Senate Republicans replaced Stevens with Sen. Kay Bailey Hutchison (R-Texas), who said, “I am honored to temporarily step in for Sen. Stevens … while the legal process works itself out.”

Stevens, the most senior Republican in the Senate, was appointed to his seat in 1968. He gradually became a powerful figure in allocating billions in federal funding and overseeing the actions of the FCC.

In 2006, he failed to pass a sweeping telecommunications bill that would have expedited the entry of AT&T and Verizon Communications into local cable TV markets. Google, Yahoo and eBay helped defeat it by complaining that it lacked sufficient network neutrality safeguards on the Internet.

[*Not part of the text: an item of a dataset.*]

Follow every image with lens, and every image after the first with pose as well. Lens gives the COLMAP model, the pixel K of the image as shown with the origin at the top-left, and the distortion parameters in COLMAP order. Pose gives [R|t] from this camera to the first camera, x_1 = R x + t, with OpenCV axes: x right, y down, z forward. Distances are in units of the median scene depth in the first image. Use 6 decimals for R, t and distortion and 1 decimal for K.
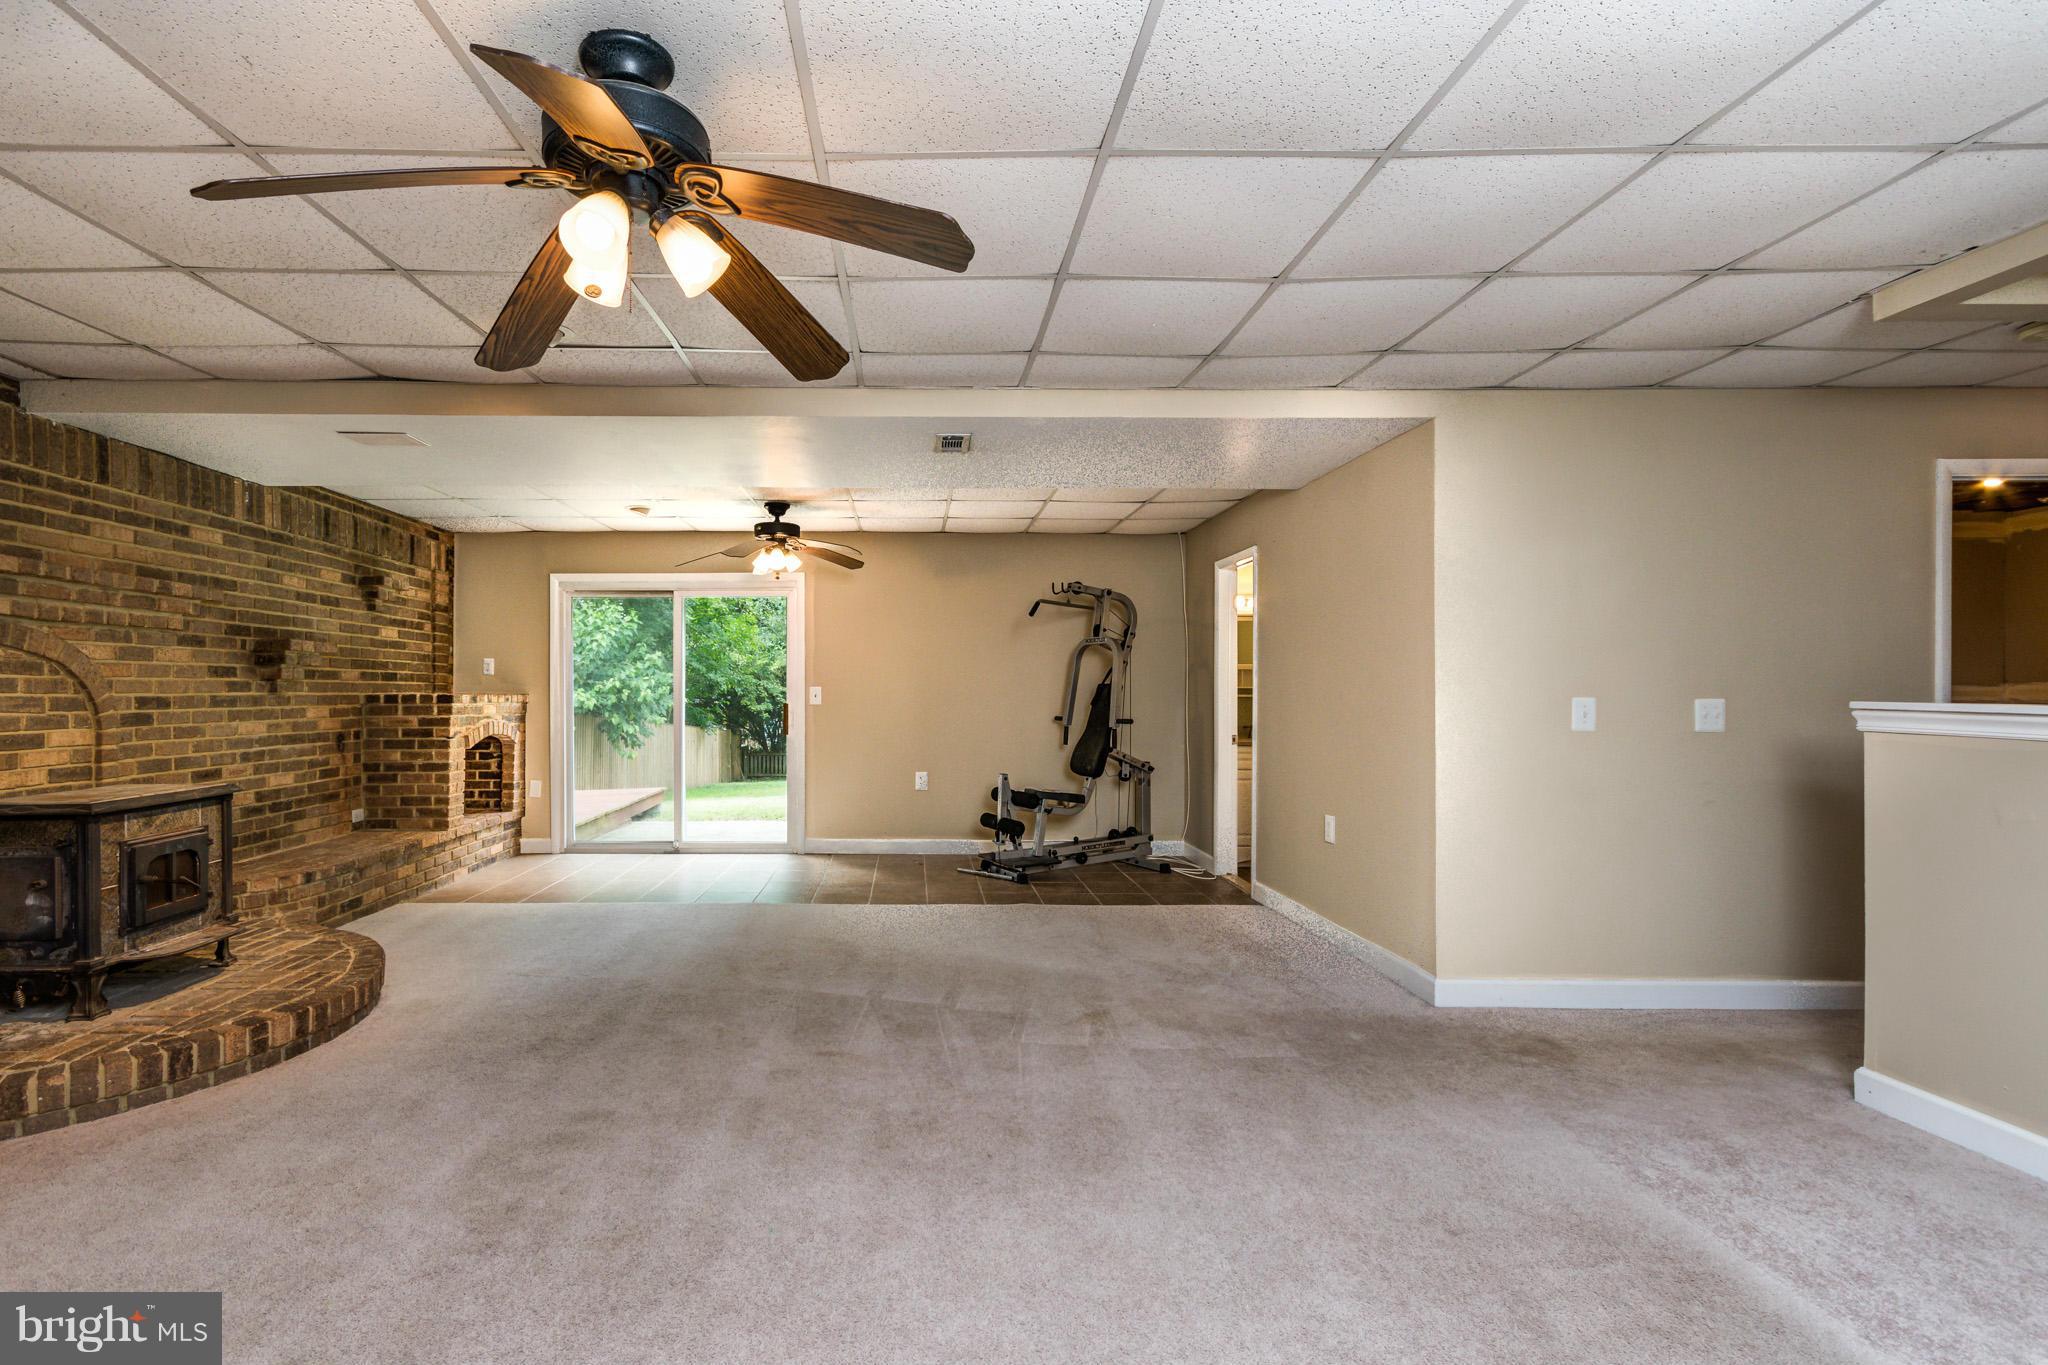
lens RADIAL K [[919.7, 0, 1000.7], [0, 919.7, 685.3], [0, 0, 1]] dist [-0.000969, -0.000050]
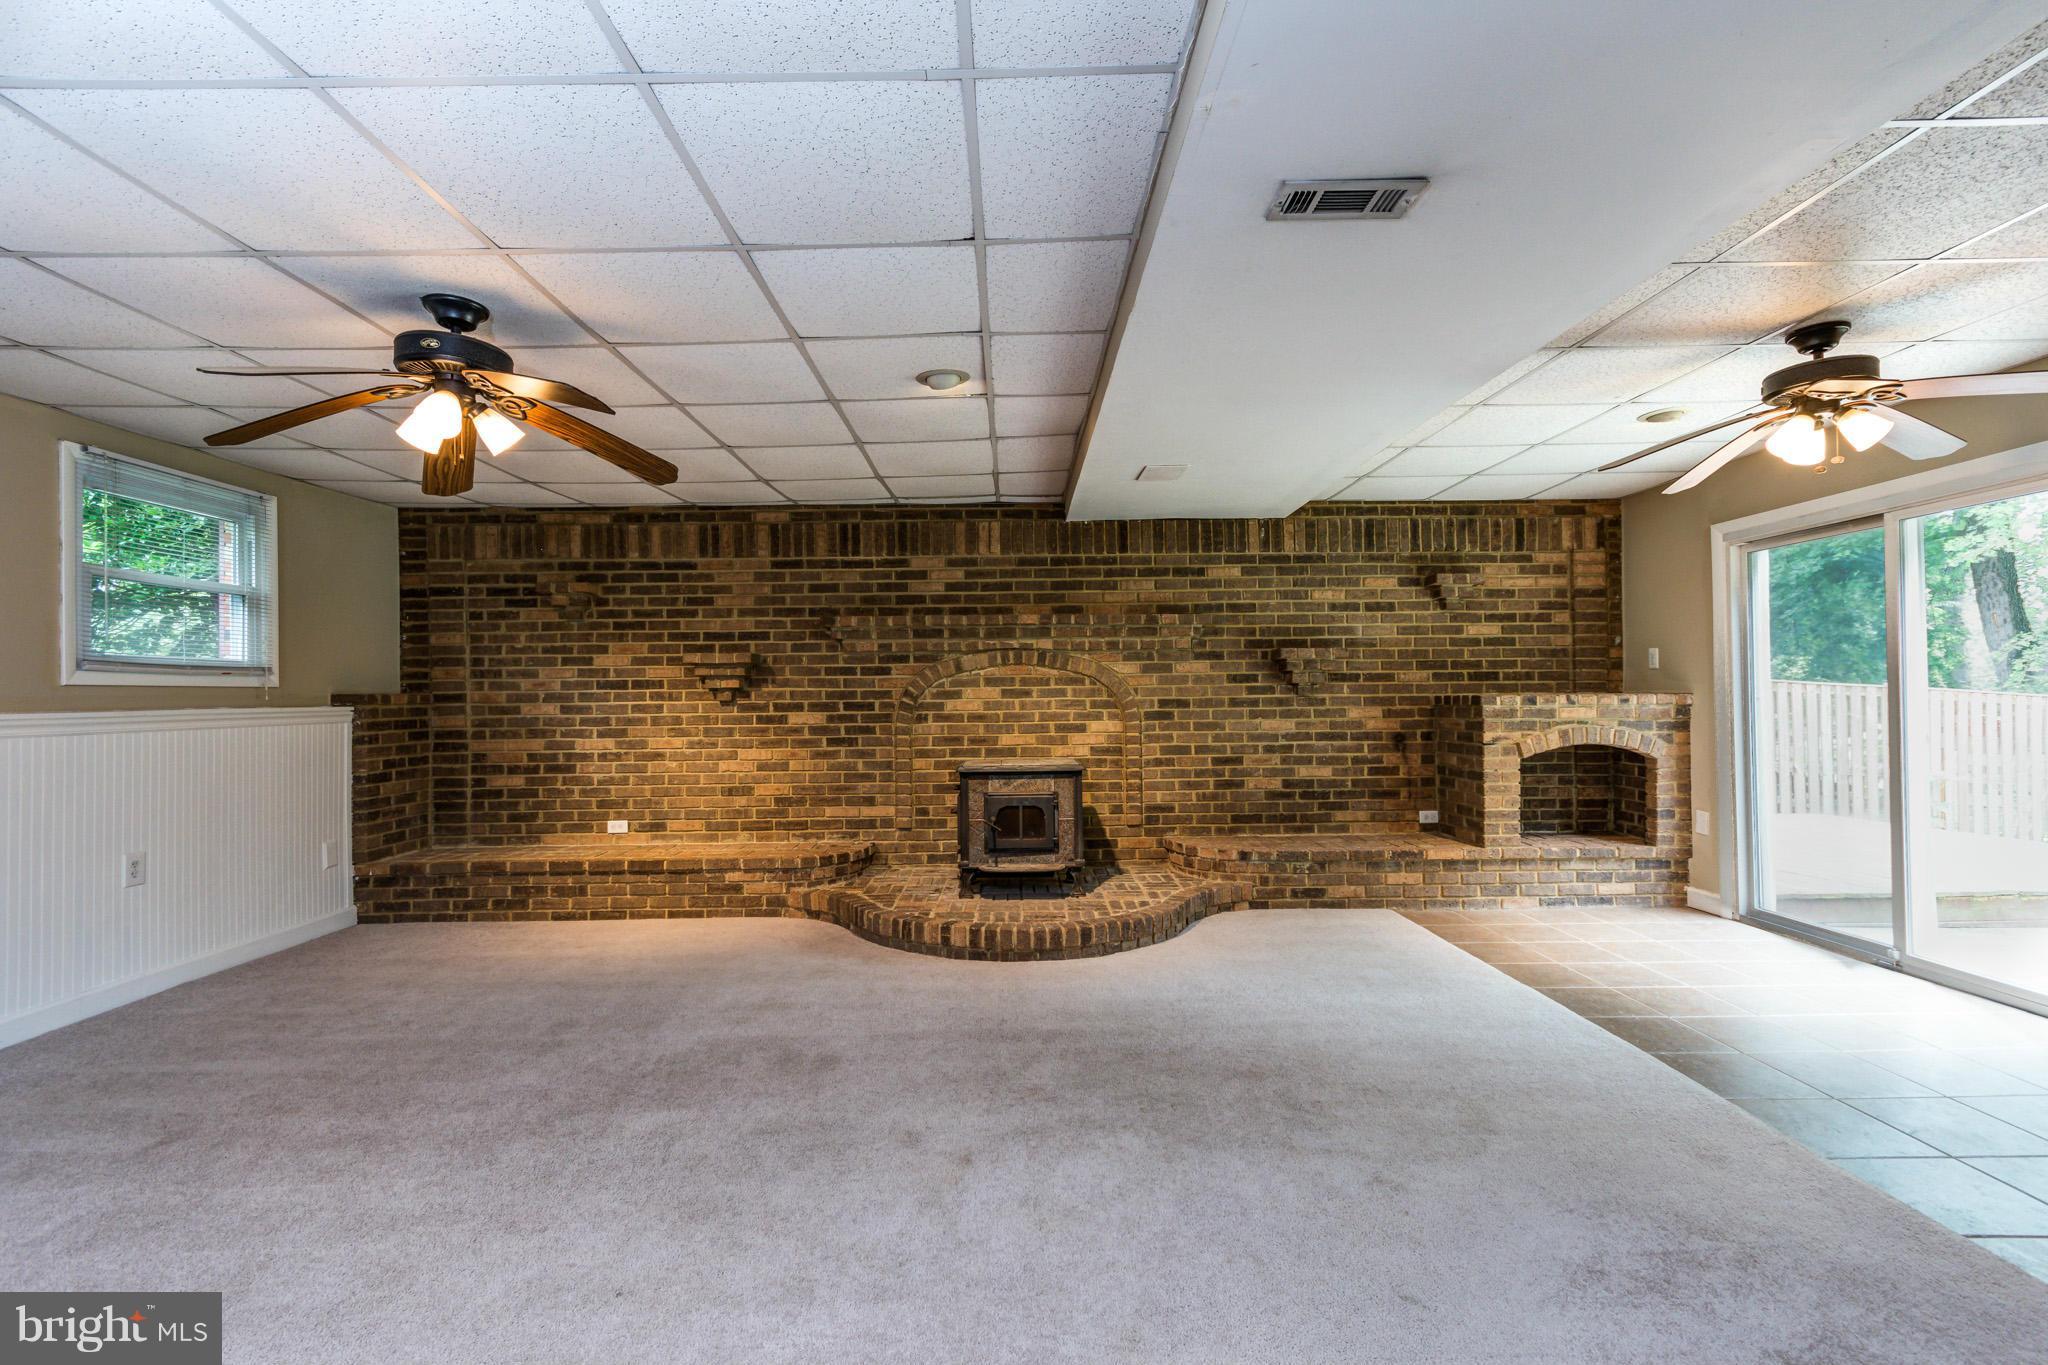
lens RADIAL K [[919.7, 0, 1000.7], [0, 919.7, 685.3], [0, 0, 1]] dist [-0.000969, -0.000050]
pose [[-0.075230, -0.013046, -0.997081, 0.394949], [0.017195, 0.999749, -0.014378, 0.006371], [0.997018, -0.018226, -0.074987, 0.737073]]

At times, Stevens has been helpful to the cable industry. He pressured FCC chairman Kevin Martin to refrain from imposing a la carte mandates on cable. And Stevens himself backed away from a March 2005 plan to impose broadcast indecency regulations on cable operators and programmers.

Hutchison has shown some interest in cable regulation. Two years ago, she introduced a bill that required states to take control the cable franchising process, supplanting thousands of local governments around the country.

She co-sponsored legislation in 2006 with Sen. Jay Rockefeller (D-W. Va.) that called for giving the FCC conditional authority to regulate violent and indecent cable programming for the first time in the industry’s history.

Stevens, who was not arrested, was accused of having accepted home improvements that included a new first floor and a finished basement from VECO Corp., a private oil company and one of Alaska’s largest employers, and from the company’s CEO, Bill J. Allen.

“VECO contractors and employees performed a significant portion of these renovations,” Friedrich said

Stevens, under penalty of perjury, Stevens was required to report any gift that exceeded $305 from 2003 to 2006. By failing to do so, Stevens made “false statements,” Friedrich said.

“Sen. Stevens did not reimburse or repay VECO or its chief executive officer for these items,” Friedrich said.

Stevens was indicted by a federal grand jury in D.C. as part of Justice’s four-year-old probe into political corruption in Alaska. The investigation has led to the conviction of seven individuals, Friedrich said.

Former VECO CEO Allen pleaded guilty in May 2007 of making “more than $400,000 in corrupt payments to public officials” in Alaska, according to the Justice Department.